Paul Anton, chief economist for Wilder Research and a member of the Minnesota Council of Economic Advisors, did his best to give some good news to nonprofit leaders: “Your worst fears … will not be realized,” he said.
Anton spoke to 300-400 people Tuesday at an event organized by the Minnesota Council of Nonprofits to discuss the 2009 economic outlook and strategies for hard times, held at the North Central States Regional Council in St. Paul.
He’s optimistic the economy will be growing in a year. Job growth will lag behind. Employment could decline for five or six quarters. That said, the coming economic trough — while the worst most of us have seen in our lifetimes — is not very bad, “nothing like the Great Depression,” he said.
Then he threw out some staggering numbers that, if not changing the reality of the problems ahead, at least put them in perspective and gave me a greater appreciation of a depression. First, he said the Gross Domestic Product (the value of the goods and services produced in the country) fell 40 percent between 1929 and 1932. For comparison, last quarter our GDP dropped at an annualized rate of one-half percent.
Further, we have lost 1.8 million jobs nationally since the beginning of this year. To get to the Depression-era unemployment rates, we would have had to lose approximately 30 million jobs, he said.
The GDP numbers don’t tell the whole story. For instance, when a home is foreclosed, the GDP doesn’t change. Further, the economic pain will not be shared, but concentrated on poor and vulnerable people. That means more demands on nonprofit organizations.

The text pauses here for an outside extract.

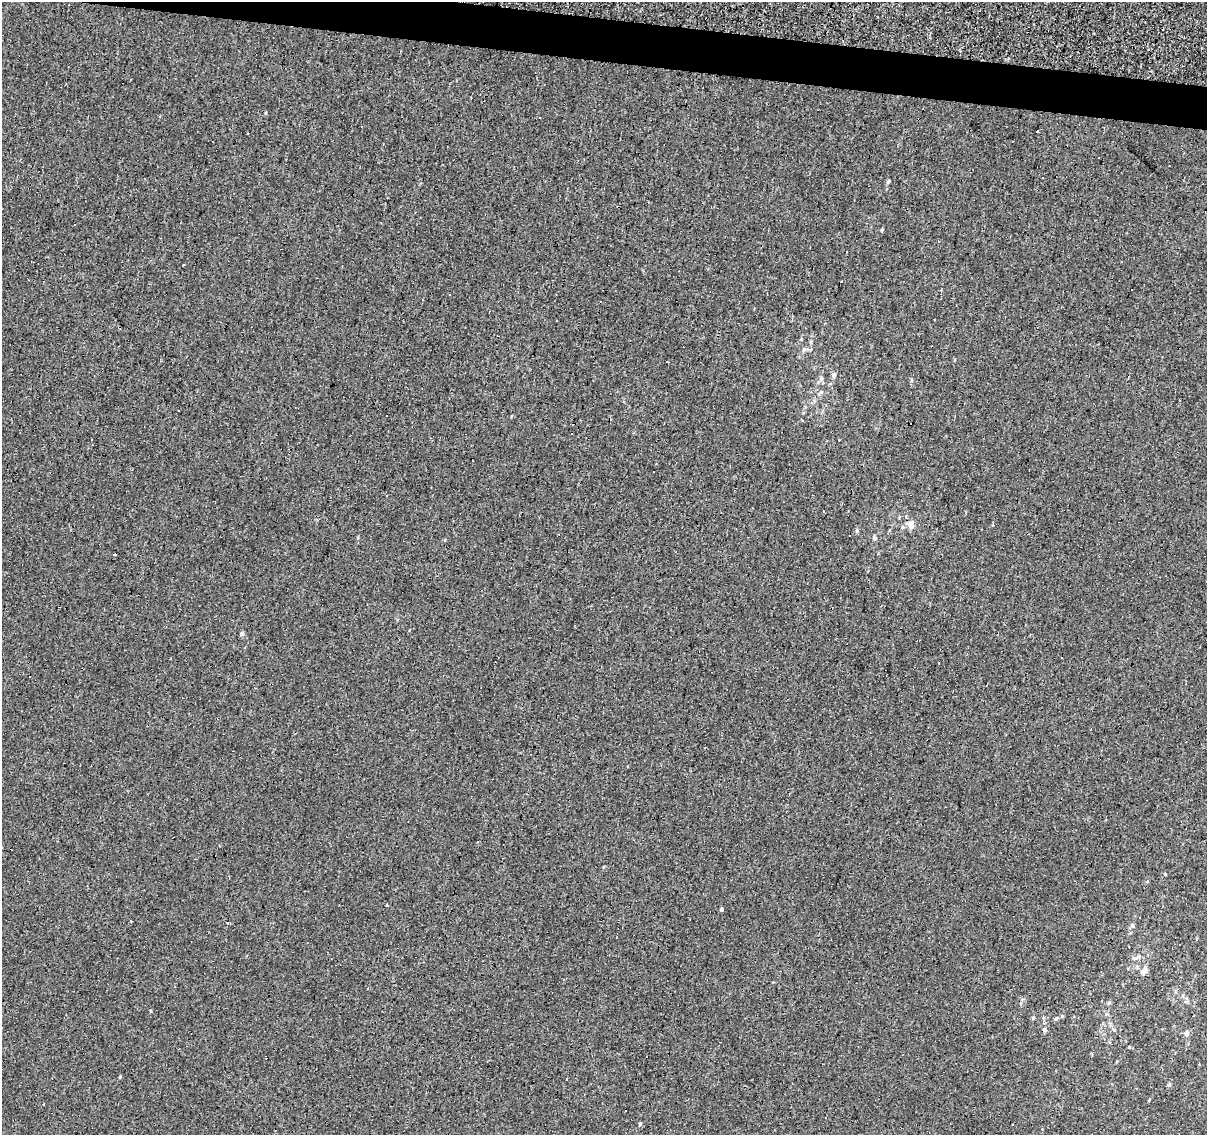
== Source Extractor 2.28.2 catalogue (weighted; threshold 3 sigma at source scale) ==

“By and large, the middle class in the United States is not likely to feel a tremendous amount of pain unless they are actually losing employment,” he said.
The Stockdale paradox
Before the event, I chatted with several people to see how their organizations were faring. Gary Wagner, chief development officer for Fraser, said Fraser is right on target for 2008 but next year could be difficult. They are getting notes in donation envelopes from individuals and corporations that say something to the effect of: “We can give this year. We won’t be able to give next year.”
Barbara La Valleur, executive director of the Payne-Phalen Living at Home/Block Nurse Program, said during a Q&A that her organization lost significant grant funding this summer. They no longer have a volunteer coordinator, and La Valleur isn’t getting paid this month: “There is no money.”
Kate Barr, executive director of the Nonprofits Assistance Fund, was one of the speakers. She told nonprofit leaders they needed to make four versions of their budget and start budgeting over multiple years — how would you respond to cuts of 5 percent, 10 percent or 30 percent?” she said. “I talked to an organization last week that had actually run the model of what they would do if they got no new revenue for a year,” she said. “They didn’t have a year’s worth of reserves.”
Doing multiyear budgets could force nonprofits to come to grips with the fact that things aren’t going to get better. It would get them past the short-term question of how to survive for a year. “If you look at a two- or three-year projection, there is more incentive to change the way you operate,” she said.
She encouraged people to follow the Stockdale paradox, named for Vice Adm. James Stockdale, a former prisoner of war. As Barr described the paradox, it is being both completely confident and brutally honest.
“[You] need to be completely confident that the work that your organizations do is essential,” she said. “We have to advocate. We have to fundraise. We have to tell stories. But meanwhile you need to be brutally honest about what is happening.”
Foundations trying to hold steady
Chuck Peterson, the Minnesota Council of Foundations‘ vice president of member relations and operations, said foundation assets are dropping by between 10 percent and 40 percent.
“Everything is changing at a breakneck speed,” he said. “What we heard three weeks ago from a foundation may not even be relevant today.”
He gave a sneak peak of a council survey that will be released in January, a snapshot of responses from 107 foundations. About 40 percent are thinking about reducing giving, 40 percent are hoping to maintain current levels and 15 percent are hoping to increase giving. (Five percent did not respond.)
“We might see a slight dip in giving in 2009, but we are hoping for flat giving,” Peterson said. “The overarching feeling is that 2010 will probably be a little worse than 2009.”
That’s because grant makers get donation levels based on a multiyear rolling average of assets, so the impact of investment losses has a delayed impact on giving.